## Trecho para leitura:
# # #
E, para mim, duas coisas são claras: todos são músicos geniais e curto o trabalho deles pelo que fazem, não pelas atitudes políticas que tomam. E recuso – como alguns cubanófilos – a qualificar Paquito e Sandoval de “gusanos” e acusá-los de não serem patrióticos. Nada disso. Como cidadãos, podem expressar suas posições políticas sem que isso afete o que penso ou deixo de pensar da música deles.

O mesmo posso dizer de alguns casos brasileiros. Por exemplo, considero o Chico Buarque um grande compositor em sua fase inicial. Acho que é um romancista medíocre e supervalorizado. E não mudo minhas opinião sobre sua obra pelo fato dele ter apoiado a mesma candidata que apoiei e fiz campanha nessas eleições, a vitoriosa Dilma Roussef.

Votei nos candidatos do PT nessas eleições apesar de sérias restrições à política cultural dos dois governos do Lula, e de problemas que considero não resolvidos neste primeiro mandato da Dilma. Escreverei mais adiante com mais vagas sobre o assunto. Mas, com todas minhas restrições à política cultura, votei no Lula e na Dilma por conta da posição que mostram, na prática, sobre as grandes questões sociais do país.

Votei porque não voto simplesmente pelos meus interesses. Voto pelo que considero melhor para o país, sempre crítico e militante.

E, sem mais delongas, à crônica do Bessa. (Babá, desculpe pelos meus pitacos prévios).
# # #
## Problema a:
No trecho sobre música e política, qual motivo é apresentado para o voto em Lula e Dilma apesar das restrições à política cultural?

Dados de texto extraídos da página
# # #
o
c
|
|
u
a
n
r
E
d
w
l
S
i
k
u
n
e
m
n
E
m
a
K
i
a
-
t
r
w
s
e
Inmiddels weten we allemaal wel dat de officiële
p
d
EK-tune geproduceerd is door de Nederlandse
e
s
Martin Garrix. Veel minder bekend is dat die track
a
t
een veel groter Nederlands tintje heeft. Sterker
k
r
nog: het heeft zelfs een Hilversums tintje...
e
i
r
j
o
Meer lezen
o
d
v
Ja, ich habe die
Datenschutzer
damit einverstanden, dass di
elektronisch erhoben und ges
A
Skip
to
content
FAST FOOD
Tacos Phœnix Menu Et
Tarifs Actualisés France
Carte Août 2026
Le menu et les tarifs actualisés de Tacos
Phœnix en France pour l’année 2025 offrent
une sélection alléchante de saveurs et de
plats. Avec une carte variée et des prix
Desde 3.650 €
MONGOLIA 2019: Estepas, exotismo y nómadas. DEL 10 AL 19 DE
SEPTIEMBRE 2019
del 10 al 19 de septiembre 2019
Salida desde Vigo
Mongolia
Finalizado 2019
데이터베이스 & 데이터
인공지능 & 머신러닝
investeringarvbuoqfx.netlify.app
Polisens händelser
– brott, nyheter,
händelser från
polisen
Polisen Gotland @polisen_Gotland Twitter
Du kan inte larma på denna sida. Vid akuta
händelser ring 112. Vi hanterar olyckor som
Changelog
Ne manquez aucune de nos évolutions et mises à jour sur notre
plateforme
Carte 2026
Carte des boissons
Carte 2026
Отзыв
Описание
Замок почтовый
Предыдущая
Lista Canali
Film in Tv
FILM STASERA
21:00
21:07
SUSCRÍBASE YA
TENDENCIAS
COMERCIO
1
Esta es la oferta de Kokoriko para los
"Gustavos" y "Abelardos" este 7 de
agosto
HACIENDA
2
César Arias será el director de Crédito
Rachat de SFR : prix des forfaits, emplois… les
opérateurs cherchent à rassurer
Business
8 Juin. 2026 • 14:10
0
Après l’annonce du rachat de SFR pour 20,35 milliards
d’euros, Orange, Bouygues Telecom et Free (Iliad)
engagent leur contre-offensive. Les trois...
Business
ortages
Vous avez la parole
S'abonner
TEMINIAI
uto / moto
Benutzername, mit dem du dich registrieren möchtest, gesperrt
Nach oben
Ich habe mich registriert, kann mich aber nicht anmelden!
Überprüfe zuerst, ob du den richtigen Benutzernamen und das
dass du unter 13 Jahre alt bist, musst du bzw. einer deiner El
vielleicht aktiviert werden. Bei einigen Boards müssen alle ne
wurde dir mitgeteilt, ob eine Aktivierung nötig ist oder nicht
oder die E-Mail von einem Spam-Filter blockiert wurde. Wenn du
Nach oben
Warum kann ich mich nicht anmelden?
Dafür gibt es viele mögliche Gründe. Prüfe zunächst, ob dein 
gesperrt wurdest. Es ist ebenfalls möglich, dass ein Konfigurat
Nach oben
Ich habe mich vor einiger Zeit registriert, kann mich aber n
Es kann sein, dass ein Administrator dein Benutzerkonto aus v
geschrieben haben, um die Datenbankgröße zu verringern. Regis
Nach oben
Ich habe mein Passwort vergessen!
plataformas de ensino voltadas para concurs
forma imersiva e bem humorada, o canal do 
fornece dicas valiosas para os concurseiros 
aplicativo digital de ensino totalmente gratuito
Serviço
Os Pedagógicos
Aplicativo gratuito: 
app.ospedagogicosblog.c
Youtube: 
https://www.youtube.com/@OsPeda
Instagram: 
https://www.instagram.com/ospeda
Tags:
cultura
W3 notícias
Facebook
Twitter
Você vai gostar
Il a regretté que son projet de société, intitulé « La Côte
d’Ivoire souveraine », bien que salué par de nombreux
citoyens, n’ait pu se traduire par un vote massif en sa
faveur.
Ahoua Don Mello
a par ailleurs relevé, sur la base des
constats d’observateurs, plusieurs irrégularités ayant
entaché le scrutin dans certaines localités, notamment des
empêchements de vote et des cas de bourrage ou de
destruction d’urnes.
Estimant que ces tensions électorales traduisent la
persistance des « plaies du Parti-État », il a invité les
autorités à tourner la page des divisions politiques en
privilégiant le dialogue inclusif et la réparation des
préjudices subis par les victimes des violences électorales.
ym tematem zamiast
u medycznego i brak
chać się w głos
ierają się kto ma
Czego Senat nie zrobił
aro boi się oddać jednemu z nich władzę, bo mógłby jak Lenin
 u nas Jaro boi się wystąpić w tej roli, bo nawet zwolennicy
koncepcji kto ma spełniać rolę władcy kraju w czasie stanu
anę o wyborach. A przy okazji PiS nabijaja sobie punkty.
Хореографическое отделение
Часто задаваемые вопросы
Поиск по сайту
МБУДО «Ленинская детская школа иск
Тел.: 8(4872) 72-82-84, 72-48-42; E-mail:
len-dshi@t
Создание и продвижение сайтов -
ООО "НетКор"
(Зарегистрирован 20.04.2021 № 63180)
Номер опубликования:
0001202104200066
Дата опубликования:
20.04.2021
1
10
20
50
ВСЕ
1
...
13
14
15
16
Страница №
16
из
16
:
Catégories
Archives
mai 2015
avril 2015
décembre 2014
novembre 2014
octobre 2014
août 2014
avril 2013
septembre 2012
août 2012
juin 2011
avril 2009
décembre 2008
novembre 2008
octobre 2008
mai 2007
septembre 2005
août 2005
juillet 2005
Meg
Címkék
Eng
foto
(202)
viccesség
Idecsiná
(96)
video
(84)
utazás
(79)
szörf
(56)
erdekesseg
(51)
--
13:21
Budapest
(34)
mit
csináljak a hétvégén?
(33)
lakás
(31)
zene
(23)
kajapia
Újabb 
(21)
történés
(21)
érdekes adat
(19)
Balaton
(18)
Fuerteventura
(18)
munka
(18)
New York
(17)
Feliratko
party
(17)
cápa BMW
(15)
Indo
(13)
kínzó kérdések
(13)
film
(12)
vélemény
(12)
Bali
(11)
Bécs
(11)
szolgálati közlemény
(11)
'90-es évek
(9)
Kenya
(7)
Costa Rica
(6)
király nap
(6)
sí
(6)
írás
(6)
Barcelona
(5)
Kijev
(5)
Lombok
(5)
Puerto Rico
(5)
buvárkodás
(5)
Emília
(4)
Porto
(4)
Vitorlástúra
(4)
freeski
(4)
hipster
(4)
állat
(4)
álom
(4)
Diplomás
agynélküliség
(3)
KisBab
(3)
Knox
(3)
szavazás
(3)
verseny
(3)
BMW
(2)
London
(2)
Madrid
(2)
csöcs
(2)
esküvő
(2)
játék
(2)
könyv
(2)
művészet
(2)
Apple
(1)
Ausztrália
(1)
# # #
## Problema b:
Edite os registros desde a primeira linha até a linha que contém "Esta es la oferta de Kokoriko para los", inclusive, trocando "Carte 2026" por "Carte 2027" e mantendo todo o resto igual. Apresente somente essas linhas.

## Resposta a:
O voto se deve à posição que Lula e Dilma mostram, na prática, sobre as grandes questões sociais do país. O texto acrescenta que o voto não é dado simplesmente pelos próprios interesses, mas pelo que se considera melhor para o país.

## Resposta b:
o
c
|
|
u
a
n
r
E
d
w
l
S
i
k
u
n
e
m
n
E
m
a
K
i
a
-
t
r
w
s
e
Inmiddels weten we allemaal wel dat de officiële
p
d
EK-tune geproduceerd is door de Nederlandse
e
s
Martin Garrix. Veel minder bekend is dat die track
a
t
een veel groter Nederlands tintje heeft. Sterker
k
r
nog: het heeft zelfs een Hilversums tintje...
e
i
r
j
o
Meer lezen
o
d
v
Ja, ich habe die
Datenschutzer
damit einverstanden, dass di
elektronisch erhoben und ges
A
Skip
to
content
FAST FOOD
Tacos Phœnix Menu Et
Tarifs Actualisés France
Carte Août 2026
Le menu et les tarifs actualisés de Tacos
Phœnix en France pour l’année 2025 offrent
une sélection alléchante de saveurs et de
plats. Avec une carte variée et des prix
Desde 3.650 €
MONGOLIA 2019: Estepas, exotismo y nómadas. DEL 10 AL 19 DE
SEPTIEMBRE 2019
del 10 al 19 de septiembre 2019
Salida desde Vigo
Mongolia
Finalizado 2019
데이터베이스 & 데이터
인공지능 & 머신러닝
investeringarvbuoqfx.netlify.app
Polisens händelser
– brott, nyheter,
händelser från
polisen
Polisen Gotland @polisen_Gotland Twitter
Du kan inte larma på denna sida. Vid akuta
händelser ring 112. Vi hanterar olyckor som
Changelog
Ne manquez aucune de nos évolutions et mises à jour sur notre
plateforme
Carte 2027
Carte des boissons
Carte 2027
Отзыв
Описание
Замок почтовый
Предыдущая
Lista Canali
Film in Tv
FILM STASERA
21:00
21:07
SUSCRÍBASE YA
TENDENCIAS
COMERCIO
1
Esta es la oferta de Kokoriko para los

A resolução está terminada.